Dans la catégorie « Industrie », une équipe estonienne composée de Jaan Leis, Mati Arulepp et Anti Perkson a reçu le prix pour ses matériaux haut de gamme à base de carbone pour les supercondensateurs. Ils ont optimisé du graphène incurvé pour l’utiliser comme électrode, fournissant des sources d’énergie à charge rapide et de longue durée aussi bien pour l’industrie que pour les voitures électriques.

Jeunes chercheurs-inventeurs récompensés 

En recevant son prix dans la catégorie « Pays non membres de l’OEB », le chimiste canado-américain Donald Sadoway primé pour ses batteries en métal liquide pour le stockage des énergies renouvelables, a salué l’excellence des chercheurs distingués par l’OEB, qui s’attaquent aux « grands problèmes de la planète » et veulent « changer le monde ».

Cette année, sur les 13 équipes de recherche en finale pour recevoir le prix de l’OEB 2022, plus de la moitié travaillaient sur des sujets liés à la transition énergétique et climatique.

L’ingénieur aéronautique français Frédérick Pasternak, qui travaille pour le groupe Airbus et concourait dans la catégorie « industrie », a ainsi déjà déposé une vingtaine de brevets dans sa carrière: il a notamment inventé un instrument météorologique par satellite (interféromètre) qui permet d’améliorer considérablement la précision des prévisions météo et des prédictions scientifiques sur le changement climatique, en permettant de mieux situer les quantités de CO2, CH4 (méthane) et autres composés chimiques dans l’atmosphère.

Pour la première fois, l’OEB a mis en valeur des jeunes chercheurs de moins de 30 ans cette année, en récompensant ex-aecquo une équipe belgo-britannique pour sa technologie de tri et de recyclage des déchets utilisant l’intelligence artificielle, et l’Américaine Erin Smith (22 ans), pour son application de reconnaissance faciale utilisant aussi l’intelligence artificielle pour détecter et surveiller, dès les prémices, la maladie de Parkinson et ses signes avant-coureurs.
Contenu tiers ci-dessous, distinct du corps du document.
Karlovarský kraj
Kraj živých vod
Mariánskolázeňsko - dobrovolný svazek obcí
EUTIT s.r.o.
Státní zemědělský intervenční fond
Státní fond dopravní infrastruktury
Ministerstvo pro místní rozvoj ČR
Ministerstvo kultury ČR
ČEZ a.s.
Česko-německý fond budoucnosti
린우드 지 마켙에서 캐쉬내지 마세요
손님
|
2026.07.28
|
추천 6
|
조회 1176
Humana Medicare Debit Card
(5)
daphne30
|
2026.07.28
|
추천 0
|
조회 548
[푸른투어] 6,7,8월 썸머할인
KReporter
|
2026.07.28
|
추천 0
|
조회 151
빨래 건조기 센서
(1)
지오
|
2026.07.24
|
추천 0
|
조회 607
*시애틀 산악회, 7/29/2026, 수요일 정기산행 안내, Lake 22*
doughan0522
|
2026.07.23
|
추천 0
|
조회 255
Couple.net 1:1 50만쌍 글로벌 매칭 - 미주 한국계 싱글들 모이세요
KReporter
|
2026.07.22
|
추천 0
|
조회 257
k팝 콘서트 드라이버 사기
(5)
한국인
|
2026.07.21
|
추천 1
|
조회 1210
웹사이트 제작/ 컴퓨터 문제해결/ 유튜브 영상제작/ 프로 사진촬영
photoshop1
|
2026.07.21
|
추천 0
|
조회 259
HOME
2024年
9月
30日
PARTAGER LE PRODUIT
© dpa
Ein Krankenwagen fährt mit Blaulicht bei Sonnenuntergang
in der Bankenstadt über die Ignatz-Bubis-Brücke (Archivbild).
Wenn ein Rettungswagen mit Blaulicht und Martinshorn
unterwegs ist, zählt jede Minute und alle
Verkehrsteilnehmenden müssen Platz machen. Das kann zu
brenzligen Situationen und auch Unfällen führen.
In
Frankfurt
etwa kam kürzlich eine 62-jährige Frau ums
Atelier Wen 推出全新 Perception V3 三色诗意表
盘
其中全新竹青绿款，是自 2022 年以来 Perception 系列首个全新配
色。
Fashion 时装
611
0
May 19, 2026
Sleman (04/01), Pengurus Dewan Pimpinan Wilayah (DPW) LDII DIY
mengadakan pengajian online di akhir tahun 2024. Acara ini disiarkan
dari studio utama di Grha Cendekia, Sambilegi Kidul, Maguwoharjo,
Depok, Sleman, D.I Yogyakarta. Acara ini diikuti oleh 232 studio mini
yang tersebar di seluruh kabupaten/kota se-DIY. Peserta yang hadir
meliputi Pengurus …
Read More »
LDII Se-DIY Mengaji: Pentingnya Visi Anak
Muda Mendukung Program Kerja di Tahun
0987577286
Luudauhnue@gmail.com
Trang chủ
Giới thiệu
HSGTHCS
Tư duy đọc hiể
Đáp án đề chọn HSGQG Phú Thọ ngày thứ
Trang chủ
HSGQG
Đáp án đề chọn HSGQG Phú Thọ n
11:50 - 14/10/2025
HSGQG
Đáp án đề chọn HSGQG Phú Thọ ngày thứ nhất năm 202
Le procédé de tri des déchets permettant d’augmenter la proportion de déchets recyclés, inventé par le Belge Victor Dewulf, 25 ans, et le Britannique Peter Hedley, 27 ans, est désormais déployé dans des centres de recyclage au Royaume-Uni, en France, en Allemagne et en Italie via leur startup Recycleye, en partenariat avec la société de robotique Fanuc.

Les deux premiers prix ex-aecquo des jeunes chercheurs reçoivent chacun 20 000 euros, alors que dans les autres catégories, le prix est honorifique.

Le prix du public a été attribué à l’ingénieure espagnole en robotique Elena García Armada (Espagne) à l’issue d’un vote en ligne sur un total de 23 000 votes exprimés entre le 17 mai et le 21 juin. Mme Garcia Armada a inventé le premier exosquelette adaptable pour enfant, qui peut aider les enfants se déplaçant en fauteuil roulant à marcher pendant une thérapie et ainsi réduire la dégradation des muscles.

Enfin, la biochimiste américaine d’origine hongroise Katalin Karikó, dont l’objet de recherche a déjà été largement salué un peu partout dans le monde depuis la pandémie, a reçu de l’OEB le Prix « Œuvre d’une vie » pour ses travaux précurseurs sur l’ARN messager, qui ont fondé les premiers vaccins à ARN messager contre le Covid.